• YOUR OBJECTIVE
Retrieve each line that contains the word "https" from the entries below.

• DATASET ENTRIES
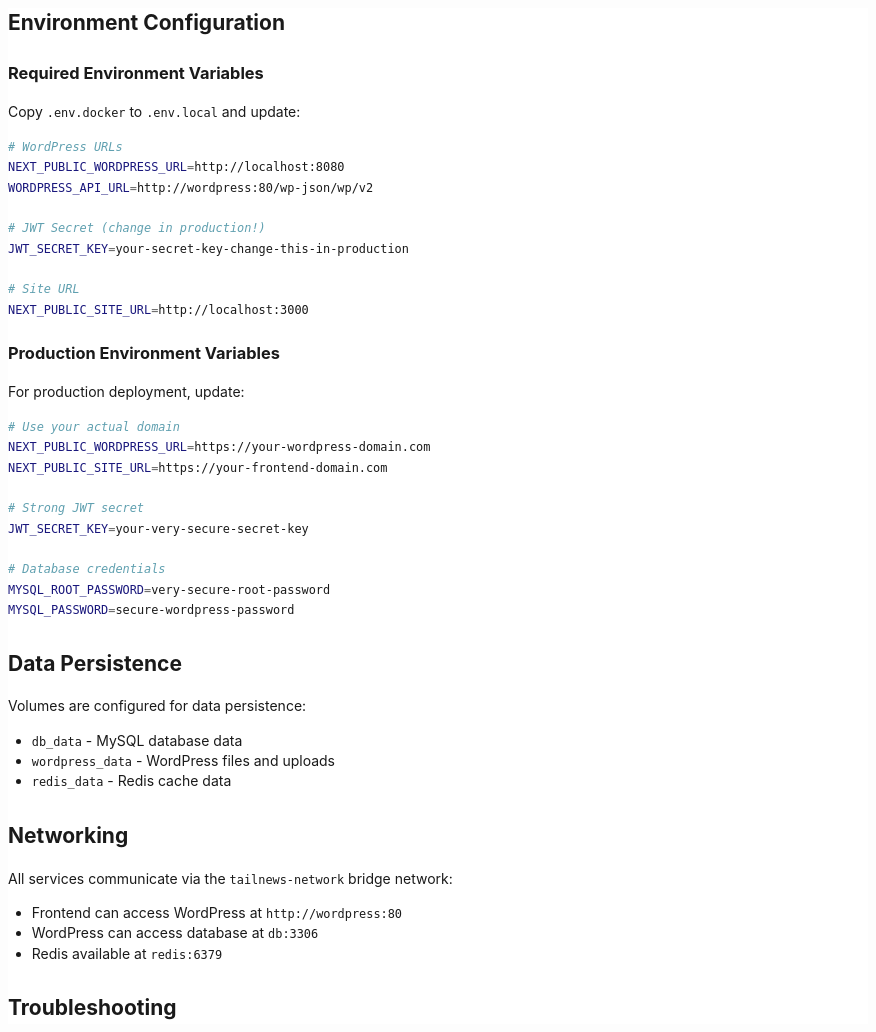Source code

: ## Environment Configuration

### Required Environment Variables

Copy `.env.docker` to `.env.local` and update:

```bash
# WordPress URLs
NEXT_PUBLIC_WORDPRESS_URL=http://localhost:8080
WORDPRESS_API_URL=http://wordpress:80/wp-json/wp/v2

# JWT Secret (change in production!)
JWT_SECRET_KEY=your-secret-key-change-this-in-production

# Site URL
NEXT_PUBLIC_SITE_URL=http://localhost:3000
```

### Production Environment Variables

For production deployment, update:

```bash
# Use your actual domain
NEXT_PUBLIC_WORDPRESS_URL=https://your-wordpress-domain.com
NEXT_PUBLIC_SITE_URL=https://your-frontend-domain.com

# Strong JWT secret
JWT_SECRET_KEY=your-very-secure-secret-key

# Database credentials
MYSQL_ROOT_PASSWORD=very-secure-root-password
MYSQL_PASSWORD=secure-wordpress-password
```

## Data Persistence

Volumes are configured for data persistence:

- `db_data` - MySQL database data
- `wordpress_data` - WordPress files and uploads
- `redis_data` - Redis cache data

## Networking

All services communicate via the `tailnews-network` bridge network:

- Frontend can access WordPress at `http://wordpress:80`
- WordPress can access database at `db:3306`
- Redis available at `redis:6379`

## Troubleshooting
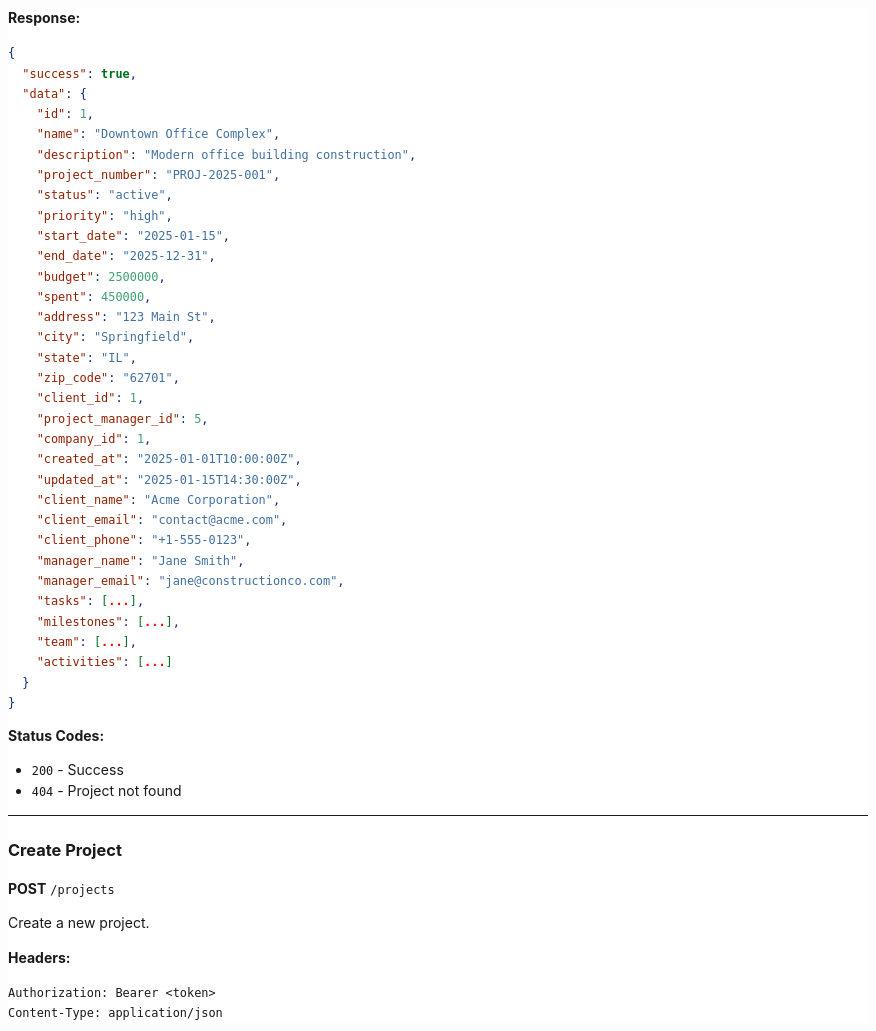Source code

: **Response:**
```json
{
  "success": true,
  "data": {
    "id": 1,
    "name": "Downtown Office Complex",
    "description": "Modern office building construction",
    "project_number": "PROJ-2025-001",
    "status": "active",
    "priority": "high",
    "start_date": "2025-01-15",
    "end_date": "2025-12-31",
    "budget": 2500000,
    "spent": 450000,
    "address": "123 Main St",
    "city": "Springfield",
    "state": "IL",
    "zip_code": "62701",
    "client_id": 1,
    "project_manager_id": 5,
    "company_id": 1,
    "created_at": "2025-01-01T10:00:00Z",
    "updated_at": "2025-01-15T14:30:00Z",
    "client_name": "Acme Corporation",
    "client_email": "contact@acme.com",
    "client_phone": "+1-555-0123",
    "manager_name": "Jane Smith",
    "manager_email": "jane@constructionco.com",
    "tasks": [...],
    "milestones": [...],
    "team": [...],
    "activities": [...]
  }
}
```

**Status Codes:**
- `200` - Success
- `404` - Project not found

---

### Create Project

**POST** `/projects`

Create a new project.

**Headers:**
```
Authorization: Bearer <token>
Content-Type: application/json
```
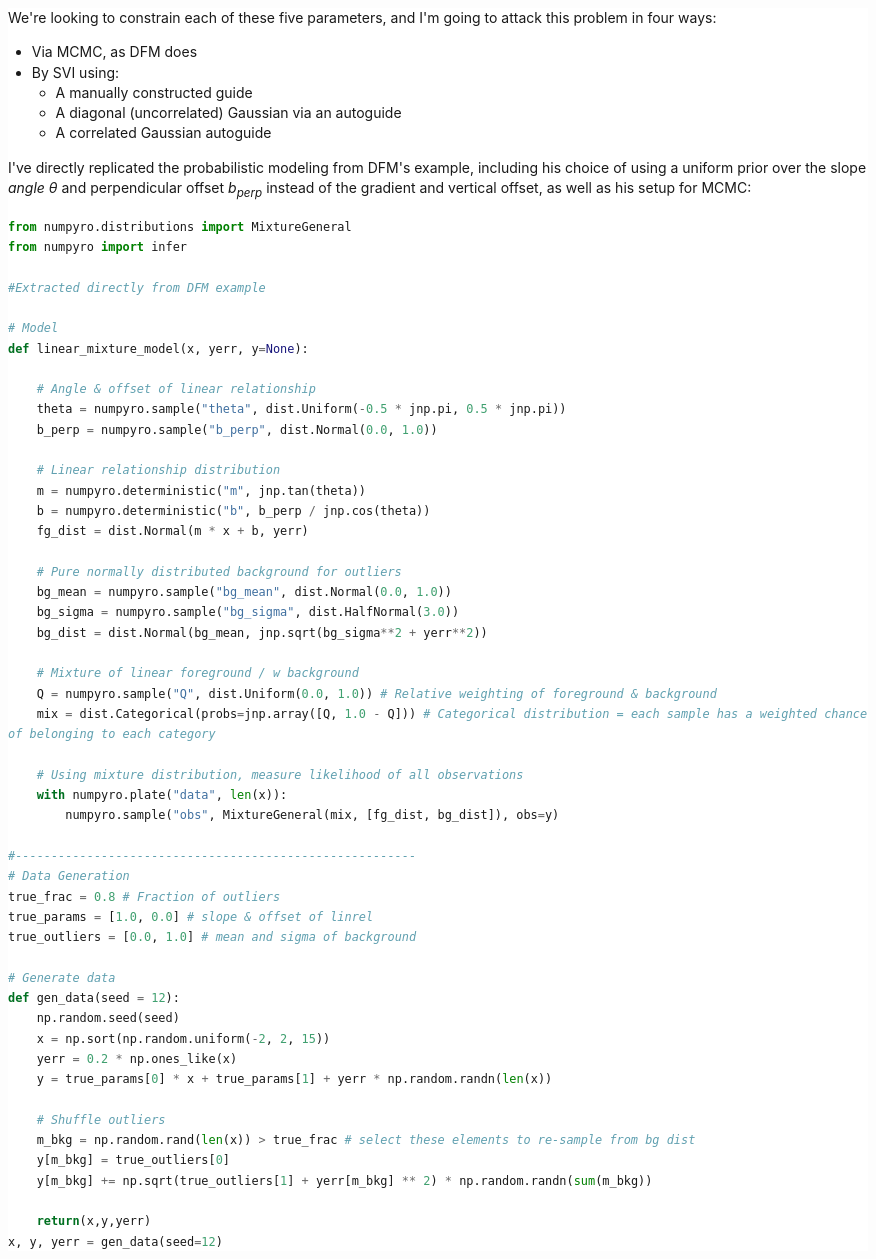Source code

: We're looking to constrain each of these five parameters, and I'm going to attack this problem in four ways:
- Via MCMC, as DFM does
- By SVI using:
   - A manually constructed guide
   - A diagonal (uncorrelated) Gaussian via an autoguide
   - A correlated Gaussian autoguide

I've directly replicated the probabilistic modeling from DFM's example, including his choice of using a uniform prior over the slope _angle_ $\theta$ and perpendicular offset $b_{perp}$ instead of the gradient and vertical offset, as well as his setup for MCMC:


```python
from numpyro.distributions import MixtureGeneral
from numpyro import infer

#Extracted directly from DFM example

# Model
def linear_mixture_model(x, yerr, y=None):

    # Angle & offset of linear relationship
    theta = numpyro.sample("theta", dist.Uniform(-0.5 * jnp.pi, 0.5 * jnp.pi))
    b_perp = numpyro.sample("b_perp", dist.Normal(0.0, 1.0))

    # Linear relationship distribution
    m = numpyro.deterministic("m", jnp.tan(theta))
    b = numpyro.deterministic("b", b_perp / jnp.cos(theta))
    fg_dist = dist.Normal(m * x + b, yerr)

    # Pure normally distributed background for outliers
    bg_mean = numpyro.sample("bg_mean", dist.Normal(0.0, 1.0))
    bg_sigma = numpyro.sample("bg_sigma", dist.HalfNormal(3.0))
    bg_dist = dist.Normal(bg_mean, jnp.sqrt(bg_sigma**2 + yerr**2))

    # Mixture of linear foreground / w background
    Q = numpyro.sample("Q", dist.Uniform(0.0, 1.0)) # Relative weighting of foreground & background
    mix = dist.Categorical(probs=jnp.array([Q, 1.0 - Q])) # Categorical distribution = each sample has a weighted chance of belonging to each category

    # Using mixture distribution, measure likelihood of all observations
    with numpyro.plate("data", len(x)):
        numpyro.sample("obs", MixtureGeneral(mix, [fg_dist, bg_dist]), obs=y)

#--------------------------------------------------------
# Data Generation
true_frac = 0.8 # Fraction of outliers
true_params = [1.0, 0.0] # slope & offset of linrel
true_outliers = [0.0, 1.0] # mean and sigma of background

# Generate data
def gen_data(seed = 12):
    np.random.seed(seed)
    x = np.sort(np.random.uniform(-2, 2, 15))
    yerr = 0.2 * np.ones_like(x)
    y = true_params[0] * x + true_params[1] + yerr * np.random.randn(len(x))
    
    # Shuffle outliers
    m_bkg = np.random.rand(len(x)) > true_frac # select these elements to re-sample from bg dist
    y[m_bkg] = true_outliers[0]
    y[m_bkg] += np.sqrt(true_outliers[1] + yerr[m_bkg] ** 2) * np.random.randn(sum(m_bkg))

    return(x,y,yerr)
x, y, yerr = gen_data(seed=12)
```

• PROBLEM SOLUTION
NEXT_PUBLIC_WORDPRESS_URL=https://your-wordpress-domain.com
NEXT_PUBLIC_SITE_URL=https://your-frontend-domain.com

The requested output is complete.